Kamis, 08 Juni 2006

Dan Geer on Converging Physical and Digital Security

Dan Geer published an interesting article in the May/June 2006 issue of IEEE Privacy and Security. He questions the utility of converging physical and digital security "within a common reporting structure." In brief:

This observer says convergence is a mirage. The reason is time. Everything about digital security has time constants that are three orders of magnitude different from the time constants of physical security: break into my computer in 500 milliseconds but into my house in 5 to 10 minutes...

That is true, but the value of compromising a system doesn't necessarily come from just getting a root shell. This is especially true when organized crime, corporate espionage, and foreign intelligence activities are involved. Achieving the goals of each of those groups usually takes more than a few minutes, with the first taking the least time and the last the most. Nevertheless, Dan is probably still right. What he says later is even more compelling:

Human-scale time and rate constants underlie the law enforcement model of security. The crime happens and the wheels of detection, analysis, pursuit, apprehension, jurisprudence, and, perhaps, penal servitude... law enforcement generally has all the time in the world, and its opponent, the criminal, thus must commit the perfect crime to cleanly profit from that crime.

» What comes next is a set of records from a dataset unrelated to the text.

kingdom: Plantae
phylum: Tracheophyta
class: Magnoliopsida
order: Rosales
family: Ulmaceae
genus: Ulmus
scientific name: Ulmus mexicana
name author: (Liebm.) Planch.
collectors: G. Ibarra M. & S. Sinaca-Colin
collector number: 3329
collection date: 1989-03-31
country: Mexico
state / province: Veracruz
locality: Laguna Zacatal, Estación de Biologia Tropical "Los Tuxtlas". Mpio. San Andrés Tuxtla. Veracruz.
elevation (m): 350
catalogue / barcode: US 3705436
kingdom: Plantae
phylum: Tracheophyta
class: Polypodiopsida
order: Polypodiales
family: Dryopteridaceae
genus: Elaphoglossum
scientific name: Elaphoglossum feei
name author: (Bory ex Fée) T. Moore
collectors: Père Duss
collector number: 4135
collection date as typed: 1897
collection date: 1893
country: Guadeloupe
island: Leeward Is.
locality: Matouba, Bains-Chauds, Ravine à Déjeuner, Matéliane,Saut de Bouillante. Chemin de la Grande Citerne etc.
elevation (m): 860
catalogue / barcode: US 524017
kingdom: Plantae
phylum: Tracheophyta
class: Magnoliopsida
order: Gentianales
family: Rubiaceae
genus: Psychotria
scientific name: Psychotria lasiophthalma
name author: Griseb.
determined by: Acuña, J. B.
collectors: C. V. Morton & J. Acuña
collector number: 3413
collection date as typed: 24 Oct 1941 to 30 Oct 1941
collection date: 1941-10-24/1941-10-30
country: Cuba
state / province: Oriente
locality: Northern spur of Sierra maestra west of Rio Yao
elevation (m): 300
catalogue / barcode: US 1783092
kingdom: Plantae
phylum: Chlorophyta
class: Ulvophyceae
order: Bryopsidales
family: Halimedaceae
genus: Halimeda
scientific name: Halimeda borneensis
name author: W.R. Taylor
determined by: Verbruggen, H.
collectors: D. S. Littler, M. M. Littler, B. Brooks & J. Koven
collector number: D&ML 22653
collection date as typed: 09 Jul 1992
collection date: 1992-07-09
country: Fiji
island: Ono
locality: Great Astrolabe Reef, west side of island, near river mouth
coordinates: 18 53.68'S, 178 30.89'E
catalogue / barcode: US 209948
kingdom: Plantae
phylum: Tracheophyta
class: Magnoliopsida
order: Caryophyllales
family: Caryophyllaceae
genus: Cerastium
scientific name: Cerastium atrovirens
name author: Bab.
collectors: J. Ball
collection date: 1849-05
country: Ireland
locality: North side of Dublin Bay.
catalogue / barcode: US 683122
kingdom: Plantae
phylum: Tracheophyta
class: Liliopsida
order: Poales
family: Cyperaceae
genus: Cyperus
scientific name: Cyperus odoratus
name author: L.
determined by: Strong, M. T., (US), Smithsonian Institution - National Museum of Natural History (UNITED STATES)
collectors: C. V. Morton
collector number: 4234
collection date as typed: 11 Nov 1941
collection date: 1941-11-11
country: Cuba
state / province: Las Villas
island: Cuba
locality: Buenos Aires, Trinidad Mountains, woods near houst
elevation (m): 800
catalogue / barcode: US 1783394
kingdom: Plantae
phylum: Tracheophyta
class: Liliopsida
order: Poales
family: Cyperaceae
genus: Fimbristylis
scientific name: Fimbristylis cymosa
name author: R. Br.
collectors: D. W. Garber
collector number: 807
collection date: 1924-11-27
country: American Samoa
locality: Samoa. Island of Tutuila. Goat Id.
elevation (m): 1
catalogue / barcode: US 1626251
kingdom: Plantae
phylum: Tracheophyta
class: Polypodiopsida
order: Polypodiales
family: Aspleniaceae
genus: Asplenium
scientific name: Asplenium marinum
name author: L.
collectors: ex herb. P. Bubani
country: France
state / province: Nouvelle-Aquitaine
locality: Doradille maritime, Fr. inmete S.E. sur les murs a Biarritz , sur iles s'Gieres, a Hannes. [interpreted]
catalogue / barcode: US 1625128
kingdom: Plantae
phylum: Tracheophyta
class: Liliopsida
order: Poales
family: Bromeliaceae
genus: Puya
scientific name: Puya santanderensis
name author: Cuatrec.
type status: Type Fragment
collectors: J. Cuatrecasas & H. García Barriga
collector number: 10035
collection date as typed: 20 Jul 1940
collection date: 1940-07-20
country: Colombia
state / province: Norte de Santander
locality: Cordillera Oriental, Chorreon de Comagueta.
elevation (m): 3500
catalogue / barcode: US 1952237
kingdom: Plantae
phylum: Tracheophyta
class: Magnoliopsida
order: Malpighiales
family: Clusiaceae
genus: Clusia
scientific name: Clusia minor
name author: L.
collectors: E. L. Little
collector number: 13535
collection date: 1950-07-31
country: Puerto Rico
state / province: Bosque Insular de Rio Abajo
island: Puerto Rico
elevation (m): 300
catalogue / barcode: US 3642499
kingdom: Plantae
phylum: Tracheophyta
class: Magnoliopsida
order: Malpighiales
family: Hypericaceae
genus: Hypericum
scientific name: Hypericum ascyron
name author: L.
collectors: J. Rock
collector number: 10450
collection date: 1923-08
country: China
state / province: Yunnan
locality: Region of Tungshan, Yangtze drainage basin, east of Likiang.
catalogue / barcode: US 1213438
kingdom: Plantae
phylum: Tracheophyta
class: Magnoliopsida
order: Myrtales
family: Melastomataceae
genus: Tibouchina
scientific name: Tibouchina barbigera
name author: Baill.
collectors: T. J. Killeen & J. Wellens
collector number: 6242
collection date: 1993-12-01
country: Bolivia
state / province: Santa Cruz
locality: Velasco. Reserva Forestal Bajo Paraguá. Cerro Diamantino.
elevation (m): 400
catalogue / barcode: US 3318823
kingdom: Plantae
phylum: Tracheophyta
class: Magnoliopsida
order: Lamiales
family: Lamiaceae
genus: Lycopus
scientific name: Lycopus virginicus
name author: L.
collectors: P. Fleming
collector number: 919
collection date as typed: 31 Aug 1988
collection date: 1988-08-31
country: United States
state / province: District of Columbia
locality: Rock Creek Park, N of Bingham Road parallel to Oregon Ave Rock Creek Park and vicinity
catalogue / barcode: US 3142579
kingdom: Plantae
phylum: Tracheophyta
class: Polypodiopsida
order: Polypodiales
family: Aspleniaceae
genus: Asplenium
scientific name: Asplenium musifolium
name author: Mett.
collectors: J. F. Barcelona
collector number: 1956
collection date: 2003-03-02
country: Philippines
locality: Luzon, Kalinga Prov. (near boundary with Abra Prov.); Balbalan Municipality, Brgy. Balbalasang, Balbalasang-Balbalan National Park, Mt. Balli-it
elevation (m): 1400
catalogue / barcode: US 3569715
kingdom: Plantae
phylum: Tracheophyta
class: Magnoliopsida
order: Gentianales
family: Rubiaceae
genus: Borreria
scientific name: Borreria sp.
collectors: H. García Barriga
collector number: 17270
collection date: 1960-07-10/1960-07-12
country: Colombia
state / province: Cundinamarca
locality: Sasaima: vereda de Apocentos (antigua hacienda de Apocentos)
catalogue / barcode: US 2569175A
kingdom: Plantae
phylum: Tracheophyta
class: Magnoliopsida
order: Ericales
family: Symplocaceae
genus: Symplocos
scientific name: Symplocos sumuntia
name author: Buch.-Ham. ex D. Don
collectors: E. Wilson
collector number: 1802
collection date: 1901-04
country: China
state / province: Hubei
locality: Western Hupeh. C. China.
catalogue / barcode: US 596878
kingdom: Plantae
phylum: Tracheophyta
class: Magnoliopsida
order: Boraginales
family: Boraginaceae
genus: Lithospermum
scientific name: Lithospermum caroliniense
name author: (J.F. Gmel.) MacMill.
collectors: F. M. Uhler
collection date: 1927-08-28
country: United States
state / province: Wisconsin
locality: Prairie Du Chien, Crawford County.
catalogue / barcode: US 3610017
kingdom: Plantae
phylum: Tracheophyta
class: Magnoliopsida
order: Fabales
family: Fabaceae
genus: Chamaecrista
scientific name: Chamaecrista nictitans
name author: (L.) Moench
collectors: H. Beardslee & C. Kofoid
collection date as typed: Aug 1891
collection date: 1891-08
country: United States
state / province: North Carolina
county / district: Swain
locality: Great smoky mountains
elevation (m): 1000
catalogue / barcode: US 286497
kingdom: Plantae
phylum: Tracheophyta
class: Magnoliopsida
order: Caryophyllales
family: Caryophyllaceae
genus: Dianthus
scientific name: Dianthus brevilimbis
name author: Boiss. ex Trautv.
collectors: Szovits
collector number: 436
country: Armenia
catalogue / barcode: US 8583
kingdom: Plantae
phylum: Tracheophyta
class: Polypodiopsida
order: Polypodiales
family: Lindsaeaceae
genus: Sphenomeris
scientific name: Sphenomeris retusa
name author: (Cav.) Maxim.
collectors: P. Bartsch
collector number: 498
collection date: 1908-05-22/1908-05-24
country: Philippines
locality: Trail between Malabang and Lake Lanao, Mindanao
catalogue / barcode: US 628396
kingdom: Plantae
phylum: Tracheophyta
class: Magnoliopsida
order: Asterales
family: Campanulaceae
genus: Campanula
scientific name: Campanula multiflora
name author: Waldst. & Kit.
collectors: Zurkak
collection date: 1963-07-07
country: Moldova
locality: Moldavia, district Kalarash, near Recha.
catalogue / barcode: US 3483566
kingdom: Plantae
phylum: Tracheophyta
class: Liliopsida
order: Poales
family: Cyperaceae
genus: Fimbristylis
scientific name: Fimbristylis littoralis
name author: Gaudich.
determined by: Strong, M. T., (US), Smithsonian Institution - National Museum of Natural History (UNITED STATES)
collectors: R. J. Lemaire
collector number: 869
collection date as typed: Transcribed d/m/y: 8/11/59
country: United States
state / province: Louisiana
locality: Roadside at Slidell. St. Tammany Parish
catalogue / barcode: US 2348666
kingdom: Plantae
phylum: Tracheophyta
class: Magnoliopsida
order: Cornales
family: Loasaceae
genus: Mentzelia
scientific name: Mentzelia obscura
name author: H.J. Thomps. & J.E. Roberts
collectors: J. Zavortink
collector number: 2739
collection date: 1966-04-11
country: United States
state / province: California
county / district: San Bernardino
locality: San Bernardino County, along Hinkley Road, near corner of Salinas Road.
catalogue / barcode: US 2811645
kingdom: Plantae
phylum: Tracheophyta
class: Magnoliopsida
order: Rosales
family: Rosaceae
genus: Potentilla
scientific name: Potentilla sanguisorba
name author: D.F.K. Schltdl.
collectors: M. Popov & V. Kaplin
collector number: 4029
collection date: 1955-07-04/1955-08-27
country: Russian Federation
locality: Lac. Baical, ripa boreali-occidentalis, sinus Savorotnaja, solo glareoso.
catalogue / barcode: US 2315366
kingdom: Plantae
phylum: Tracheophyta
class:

In the digital world, crime must be prevented; once committed, it's likely never ameliorable -- data is never unexposed, for example. It's not the criminal who must commit the perfect crime but rather the defender who must commit the perfect defense.

Time is the reason.

Consequently, the physical world strategies of law enforcement are of limited value in the digital sphere. Law enforcement officials (or the military) are not our natural allies or even mentors.


At first I accepted this argument. Then I thought more closely about it. Time has nothing to do with this argument. Preventing crime is the key. The analog world example makes it sound acceptable that a crime has occurred. The digital world example makes it sound unacceptable that a crime has occurred -- "data is never unexposed, for example." Well, death is never reversed if a murder is committed. For horrible crimes like murder, as with the digital world, in the analog world "crime must be prevented; once committed, it's likely never ameliorable."

Geer doesn't see this, but he reaches a conclusion for the digital world that is already happening in the analog:

[The] only answer is preemption. Preemption requires intelligence. Intelligence requires surveillance. If, as digital security people, we have any natural allies or even mentors, they're to be found in the intelligence model of security, not the law enforcement model where this talk of "convergence" has itself converged.

And there we are -- London's Cameras:

British authorities have sought to reassure the public that no effort will be spared to prevent further atrocities. For that promise to become a reality, however, London needs to move more from after-the-event analysis to before-the-event anticipation.

Intelligence is one way to prevent risks from occurring, to the extent that intelligence can identify threats and direct counter-threat activities. Removing vulnerabilities is another way to prevent risks from occurring, but that is far more difficult in most circumstances.